TASK LIST:
(1) In the passage about Compute Canada, which folder should you navigate into after cloning the repo?
(2) Repeat the stretch of the passage about Compute Canada from "If you've already" through "Same with Matlab!".

If you've already cloned the repo, you can navigate into the compute-canada-hpc folder and open up the notebooks within it.

📝 Note: You can also run your IDE (interactive developer environment), such as VS Code, on the Compute Canada system. Same with Matlab!

(Records from a data source)
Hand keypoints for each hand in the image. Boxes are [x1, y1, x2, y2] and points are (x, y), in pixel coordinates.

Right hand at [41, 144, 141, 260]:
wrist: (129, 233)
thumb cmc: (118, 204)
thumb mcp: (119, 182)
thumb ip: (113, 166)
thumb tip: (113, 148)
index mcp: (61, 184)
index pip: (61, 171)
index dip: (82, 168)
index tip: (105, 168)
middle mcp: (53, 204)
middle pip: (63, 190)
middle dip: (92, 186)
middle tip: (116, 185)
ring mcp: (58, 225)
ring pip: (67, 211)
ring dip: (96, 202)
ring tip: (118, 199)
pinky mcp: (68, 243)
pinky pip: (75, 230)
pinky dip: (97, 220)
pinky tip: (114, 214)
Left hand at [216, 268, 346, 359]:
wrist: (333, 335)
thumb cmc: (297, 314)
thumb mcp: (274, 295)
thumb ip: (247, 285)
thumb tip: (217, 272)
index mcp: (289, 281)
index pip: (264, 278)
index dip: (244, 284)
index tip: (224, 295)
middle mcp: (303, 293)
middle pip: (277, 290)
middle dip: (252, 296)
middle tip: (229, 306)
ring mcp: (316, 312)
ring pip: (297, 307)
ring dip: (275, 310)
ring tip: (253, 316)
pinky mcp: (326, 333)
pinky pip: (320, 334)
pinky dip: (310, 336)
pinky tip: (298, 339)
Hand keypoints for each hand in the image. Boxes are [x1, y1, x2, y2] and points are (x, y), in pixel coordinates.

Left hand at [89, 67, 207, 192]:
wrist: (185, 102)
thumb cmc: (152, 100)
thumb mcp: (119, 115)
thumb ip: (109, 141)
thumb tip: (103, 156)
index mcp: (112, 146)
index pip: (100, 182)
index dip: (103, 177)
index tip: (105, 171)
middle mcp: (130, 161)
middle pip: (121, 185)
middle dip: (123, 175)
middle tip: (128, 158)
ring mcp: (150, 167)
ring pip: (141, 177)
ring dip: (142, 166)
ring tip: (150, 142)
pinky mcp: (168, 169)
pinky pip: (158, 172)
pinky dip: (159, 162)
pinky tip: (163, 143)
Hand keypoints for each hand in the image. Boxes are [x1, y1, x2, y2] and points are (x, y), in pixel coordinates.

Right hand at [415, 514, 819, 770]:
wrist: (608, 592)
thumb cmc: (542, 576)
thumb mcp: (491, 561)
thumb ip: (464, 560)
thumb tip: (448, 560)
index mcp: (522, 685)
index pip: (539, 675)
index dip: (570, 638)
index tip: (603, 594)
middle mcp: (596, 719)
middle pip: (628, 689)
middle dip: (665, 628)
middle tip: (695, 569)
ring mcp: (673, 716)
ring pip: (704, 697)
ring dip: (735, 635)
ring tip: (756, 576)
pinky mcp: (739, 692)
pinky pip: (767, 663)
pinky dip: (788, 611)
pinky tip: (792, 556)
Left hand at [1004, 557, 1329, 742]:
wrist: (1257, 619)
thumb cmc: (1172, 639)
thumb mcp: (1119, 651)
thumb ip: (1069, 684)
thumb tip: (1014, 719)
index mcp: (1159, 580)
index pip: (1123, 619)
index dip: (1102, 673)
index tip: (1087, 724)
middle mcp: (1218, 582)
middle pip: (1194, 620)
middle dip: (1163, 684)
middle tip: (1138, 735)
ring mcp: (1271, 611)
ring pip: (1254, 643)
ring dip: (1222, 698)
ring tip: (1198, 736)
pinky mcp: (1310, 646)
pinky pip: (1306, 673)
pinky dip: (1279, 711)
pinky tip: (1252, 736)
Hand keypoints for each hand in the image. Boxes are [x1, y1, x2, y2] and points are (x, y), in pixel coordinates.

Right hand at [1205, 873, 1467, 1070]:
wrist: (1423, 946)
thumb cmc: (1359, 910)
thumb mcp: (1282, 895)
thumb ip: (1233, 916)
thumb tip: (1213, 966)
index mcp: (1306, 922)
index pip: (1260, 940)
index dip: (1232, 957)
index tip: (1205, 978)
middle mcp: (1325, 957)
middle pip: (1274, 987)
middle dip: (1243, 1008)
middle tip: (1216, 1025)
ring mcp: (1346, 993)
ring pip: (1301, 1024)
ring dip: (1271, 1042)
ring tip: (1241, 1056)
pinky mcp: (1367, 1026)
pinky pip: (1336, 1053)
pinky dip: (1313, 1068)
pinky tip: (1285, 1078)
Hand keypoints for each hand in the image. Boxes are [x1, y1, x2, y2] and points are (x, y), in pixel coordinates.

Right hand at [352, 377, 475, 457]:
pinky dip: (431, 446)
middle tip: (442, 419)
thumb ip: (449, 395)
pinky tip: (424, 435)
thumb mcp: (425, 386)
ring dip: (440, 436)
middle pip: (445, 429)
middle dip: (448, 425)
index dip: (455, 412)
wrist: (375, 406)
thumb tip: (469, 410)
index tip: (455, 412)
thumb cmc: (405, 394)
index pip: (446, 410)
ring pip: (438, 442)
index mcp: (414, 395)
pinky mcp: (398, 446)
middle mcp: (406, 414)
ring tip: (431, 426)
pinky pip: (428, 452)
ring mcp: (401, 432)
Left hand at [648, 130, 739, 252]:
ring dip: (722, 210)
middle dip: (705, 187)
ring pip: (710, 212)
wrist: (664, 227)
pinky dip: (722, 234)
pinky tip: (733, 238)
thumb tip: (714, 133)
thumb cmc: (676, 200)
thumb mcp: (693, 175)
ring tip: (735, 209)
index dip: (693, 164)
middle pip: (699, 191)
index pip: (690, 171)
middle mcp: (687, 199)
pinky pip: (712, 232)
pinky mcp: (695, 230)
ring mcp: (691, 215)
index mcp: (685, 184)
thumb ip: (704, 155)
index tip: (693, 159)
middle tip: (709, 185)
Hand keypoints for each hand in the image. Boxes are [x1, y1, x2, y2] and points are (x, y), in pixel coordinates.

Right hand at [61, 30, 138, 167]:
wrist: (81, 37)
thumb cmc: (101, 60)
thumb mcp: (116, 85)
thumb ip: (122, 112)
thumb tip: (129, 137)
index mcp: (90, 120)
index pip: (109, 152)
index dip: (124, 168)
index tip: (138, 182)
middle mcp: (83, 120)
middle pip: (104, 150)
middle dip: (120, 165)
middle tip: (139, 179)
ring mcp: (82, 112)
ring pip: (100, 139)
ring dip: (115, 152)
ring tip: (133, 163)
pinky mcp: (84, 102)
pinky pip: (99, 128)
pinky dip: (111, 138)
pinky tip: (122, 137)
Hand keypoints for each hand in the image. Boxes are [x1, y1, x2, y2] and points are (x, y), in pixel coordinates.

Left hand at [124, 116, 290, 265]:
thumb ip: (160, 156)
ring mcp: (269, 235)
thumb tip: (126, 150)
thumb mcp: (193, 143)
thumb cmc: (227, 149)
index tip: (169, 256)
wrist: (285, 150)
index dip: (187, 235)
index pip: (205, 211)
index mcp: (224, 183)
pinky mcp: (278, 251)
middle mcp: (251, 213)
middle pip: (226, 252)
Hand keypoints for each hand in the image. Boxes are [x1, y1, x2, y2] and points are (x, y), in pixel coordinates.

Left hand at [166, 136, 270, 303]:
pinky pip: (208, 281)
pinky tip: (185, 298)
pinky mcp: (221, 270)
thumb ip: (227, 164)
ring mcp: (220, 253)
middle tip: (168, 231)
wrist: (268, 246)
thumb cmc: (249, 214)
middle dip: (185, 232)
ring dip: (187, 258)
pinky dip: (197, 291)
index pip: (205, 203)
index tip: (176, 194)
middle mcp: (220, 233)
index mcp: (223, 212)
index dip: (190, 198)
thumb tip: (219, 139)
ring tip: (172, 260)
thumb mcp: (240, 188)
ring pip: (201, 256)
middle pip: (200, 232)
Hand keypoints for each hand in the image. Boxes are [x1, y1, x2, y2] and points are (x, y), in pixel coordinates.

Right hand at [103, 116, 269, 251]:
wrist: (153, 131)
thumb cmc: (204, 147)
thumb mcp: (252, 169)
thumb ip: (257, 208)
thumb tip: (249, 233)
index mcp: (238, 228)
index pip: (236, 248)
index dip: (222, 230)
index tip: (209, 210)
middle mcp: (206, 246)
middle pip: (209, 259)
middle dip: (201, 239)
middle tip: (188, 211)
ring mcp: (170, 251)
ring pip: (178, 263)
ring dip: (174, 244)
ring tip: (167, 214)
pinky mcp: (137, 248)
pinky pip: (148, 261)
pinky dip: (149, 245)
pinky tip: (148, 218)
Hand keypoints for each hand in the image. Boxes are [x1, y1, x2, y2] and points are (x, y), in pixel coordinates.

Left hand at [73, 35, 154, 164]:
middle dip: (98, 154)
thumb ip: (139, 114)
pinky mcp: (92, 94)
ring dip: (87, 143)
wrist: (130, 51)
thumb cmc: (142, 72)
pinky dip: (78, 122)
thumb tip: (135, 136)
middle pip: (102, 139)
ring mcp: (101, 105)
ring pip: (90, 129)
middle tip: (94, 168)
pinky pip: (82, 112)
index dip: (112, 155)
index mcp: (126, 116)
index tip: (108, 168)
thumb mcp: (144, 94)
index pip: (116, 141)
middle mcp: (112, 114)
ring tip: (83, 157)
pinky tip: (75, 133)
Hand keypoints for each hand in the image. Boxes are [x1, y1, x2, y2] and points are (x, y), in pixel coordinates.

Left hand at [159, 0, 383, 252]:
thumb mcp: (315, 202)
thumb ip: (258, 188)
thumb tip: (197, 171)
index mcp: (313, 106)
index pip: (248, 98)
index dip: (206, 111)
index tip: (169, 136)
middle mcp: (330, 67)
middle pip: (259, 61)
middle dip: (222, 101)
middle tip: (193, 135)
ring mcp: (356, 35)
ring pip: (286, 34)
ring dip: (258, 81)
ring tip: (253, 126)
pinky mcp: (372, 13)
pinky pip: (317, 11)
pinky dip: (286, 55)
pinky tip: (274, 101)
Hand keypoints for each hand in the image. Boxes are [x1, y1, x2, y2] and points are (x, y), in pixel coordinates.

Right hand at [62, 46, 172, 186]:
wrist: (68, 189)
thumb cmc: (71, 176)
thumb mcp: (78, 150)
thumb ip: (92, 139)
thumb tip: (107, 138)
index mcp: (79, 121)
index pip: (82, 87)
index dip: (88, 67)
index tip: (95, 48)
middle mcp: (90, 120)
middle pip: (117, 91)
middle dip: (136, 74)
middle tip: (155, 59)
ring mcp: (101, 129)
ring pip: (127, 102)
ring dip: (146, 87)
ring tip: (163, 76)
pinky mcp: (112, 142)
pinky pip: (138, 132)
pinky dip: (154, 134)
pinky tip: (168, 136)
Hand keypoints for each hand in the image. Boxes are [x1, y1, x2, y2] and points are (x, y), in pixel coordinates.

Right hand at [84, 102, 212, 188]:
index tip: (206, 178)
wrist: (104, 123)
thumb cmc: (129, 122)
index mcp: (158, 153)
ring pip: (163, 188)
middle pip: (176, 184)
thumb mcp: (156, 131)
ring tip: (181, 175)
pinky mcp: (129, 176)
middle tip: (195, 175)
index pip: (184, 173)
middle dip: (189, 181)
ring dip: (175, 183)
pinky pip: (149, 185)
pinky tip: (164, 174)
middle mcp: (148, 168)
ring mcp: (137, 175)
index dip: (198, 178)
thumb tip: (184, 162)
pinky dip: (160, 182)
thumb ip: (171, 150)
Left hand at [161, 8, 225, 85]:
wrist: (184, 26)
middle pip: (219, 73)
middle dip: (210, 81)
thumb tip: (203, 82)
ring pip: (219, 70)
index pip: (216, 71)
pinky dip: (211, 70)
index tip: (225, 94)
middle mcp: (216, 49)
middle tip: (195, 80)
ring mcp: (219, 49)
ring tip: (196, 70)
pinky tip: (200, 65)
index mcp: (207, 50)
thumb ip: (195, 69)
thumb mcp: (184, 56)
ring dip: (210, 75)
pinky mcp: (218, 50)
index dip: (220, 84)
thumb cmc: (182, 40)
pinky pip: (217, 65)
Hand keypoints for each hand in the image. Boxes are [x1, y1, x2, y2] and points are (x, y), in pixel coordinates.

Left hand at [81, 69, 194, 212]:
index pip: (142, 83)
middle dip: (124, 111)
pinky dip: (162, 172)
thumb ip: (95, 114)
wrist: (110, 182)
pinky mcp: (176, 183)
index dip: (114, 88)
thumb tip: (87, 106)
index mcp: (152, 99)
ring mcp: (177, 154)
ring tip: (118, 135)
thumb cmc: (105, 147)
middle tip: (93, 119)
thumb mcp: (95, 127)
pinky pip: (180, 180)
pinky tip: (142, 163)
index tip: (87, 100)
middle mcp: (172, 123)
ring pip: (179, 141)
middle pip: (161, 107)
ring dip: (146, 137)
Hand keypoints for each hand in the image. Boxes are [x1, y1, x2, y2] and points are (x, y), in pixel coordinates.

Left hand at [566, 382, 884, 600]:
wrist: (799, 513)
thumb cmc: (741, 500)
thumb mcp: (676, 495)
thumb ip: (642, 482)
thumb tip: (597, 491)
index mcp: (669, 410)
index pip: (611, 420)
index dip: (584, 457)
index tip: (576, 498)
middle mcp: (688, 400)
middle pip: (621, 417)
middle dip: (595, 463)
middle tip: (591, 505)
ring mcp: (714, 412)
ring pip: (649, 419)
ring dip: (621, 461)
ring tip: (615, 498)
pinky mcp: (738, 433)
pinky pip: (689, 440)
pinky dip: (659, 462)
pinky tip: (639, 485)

SOLUTIONS TO THE TASKS:
(1) The compute-canada-hpc folder.

(2)
If you've already cloned the repo, you can navigate into the compute-canada-hpc folder and open up the notebooks within it.

📝 Note: You can also run your IDE (interactive developer environment), such as VS Code, on the Compute Canada system. Same with Matlab!